Pour Brault la rencontre avec Pierre Perrault aura été salutaire. Au contact du poète son génie primesautier s’est discipliné et son intuition affinée. Ce sont ces qualités que l’on retrouvera peu après dans son sketch de La Fleur de l’âge. Ce petit film, partie composante d’une co-production France-Italie-Japon-Canada, est la première expérience « solo » véritable de Brault en tant que metteur en scène. Le film en effet fut photographié (magnifiquement) par Georges Dufaux et interprété par Geneviève Bujold et Louise Marleau. Bien que le film souffre d’un parti-pris évident de folklore exportable, il recèle des qualités d’attention et de sensibilité très attachantes et fort bienvenues dans le cinéma canadien. D’autre part, La Fleur de l’âge a donné à Geneviève Bujold son premier vrai rôle au cinéma : elle s’y révèle merveilleuse de fraîcheur et d’intelligence, qualités que l’on peut espérer retrouver dans Entre la mer et l’eau douce dont elle est à nouveau l’interprète principale.

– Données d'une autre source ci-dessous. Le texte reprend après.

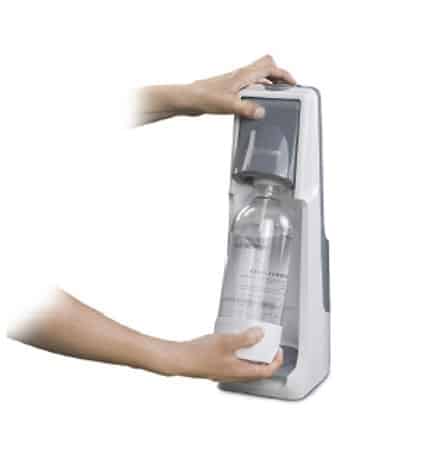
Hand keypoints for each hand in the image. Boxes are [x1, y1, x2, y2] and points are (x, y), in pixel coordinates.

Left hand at [133, 55, 295, 124]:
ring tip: (277, 97)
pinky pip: (250, 87)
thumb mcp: (228, 105)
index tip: (293, 84)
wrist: (188, 99)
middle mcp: (241, 75)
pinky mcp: (231, 89)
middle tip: (286, 89)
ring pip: (258, 77)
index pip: (270, 67)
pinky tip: (256, 105)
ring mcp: (236, 81)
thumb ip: (246, 108)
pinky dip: (258, 92)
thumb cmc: (204, 97)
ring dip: (269, 85)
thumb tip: (261, 112)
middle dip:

Festival de Venise 1964 : Geneviève Bujold (à droite), vedette de l’épisode canadien La Fleur de l’âge.

Technicien avisé, inventeur d’images et poète par surcroît, Michel Brault est bien à l’image du cinéma québécois qu’il a aidé à construire. Si son beau talent s’est adonné à des divertissements parfois anodins il demeure que le rôle de Brault aura été décisif dans l’éclosion d’un cinéma canadien-français autonome. Sa valeur se mesure désormais à l’échelle de ses découvertes.